WHAT IS NEEDED: Within the data below, copy each line where the string "Seminario" is found.
(DATASET RECORDS begins)
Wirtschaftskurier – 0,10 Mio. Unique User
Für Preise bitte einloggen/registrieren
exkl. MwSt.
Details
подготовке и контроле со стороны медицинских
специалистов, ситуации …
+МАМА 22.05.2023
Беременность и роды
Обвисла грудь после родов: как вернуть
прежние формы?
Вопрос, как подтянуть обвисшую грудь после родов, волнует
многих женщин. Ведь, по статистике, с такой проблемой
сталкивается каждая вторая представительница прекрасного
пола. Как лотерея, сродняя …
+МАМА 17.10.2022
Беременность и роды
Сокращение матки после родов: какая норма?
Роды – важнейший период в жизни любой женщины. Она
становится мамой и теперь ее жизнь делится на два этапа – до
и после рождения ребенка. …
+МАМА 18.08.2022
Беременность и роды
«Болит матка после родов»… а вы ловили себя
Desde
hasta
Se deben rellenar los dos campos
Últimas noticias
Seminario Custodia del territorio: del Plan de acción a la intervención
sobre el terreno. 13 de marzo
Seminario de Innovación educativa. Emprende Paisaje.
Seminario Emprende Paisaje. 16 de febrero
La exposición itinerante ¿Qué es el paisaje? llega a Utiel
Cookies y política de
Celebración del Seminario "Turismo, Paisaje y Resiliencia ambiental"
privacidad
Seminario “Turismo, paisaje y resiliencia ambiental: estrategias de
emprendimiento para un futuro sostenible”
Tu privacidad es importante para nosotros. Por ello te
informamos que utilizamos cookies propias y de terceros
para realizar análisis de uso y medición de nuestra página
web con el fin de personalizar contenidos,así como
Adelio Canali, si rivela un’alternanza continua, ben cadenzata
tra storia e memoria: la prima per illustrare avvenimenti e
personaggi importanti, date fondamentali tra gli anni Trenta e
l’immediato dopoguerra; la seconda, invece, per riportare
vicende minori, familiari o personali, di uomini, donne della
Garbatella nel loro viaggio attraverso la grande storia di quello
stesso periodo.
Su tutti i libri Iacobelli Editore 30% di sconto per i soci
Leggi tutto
(DATASET RECORDS ends)
ANSWER FOR THE TASK:
Seminario Custodia del territorio: del Plan de acción a la intervención
Seminario de Innovación educativa. Emprende Paisaje.
Seminario Emprende Paisaje. 16 de febrero
Celebración del Seminario "Turismo, Paisaje y Resiliencia ambiental"
Seminario “Turismo, paisaje y resiliencia ambiental: estrategias de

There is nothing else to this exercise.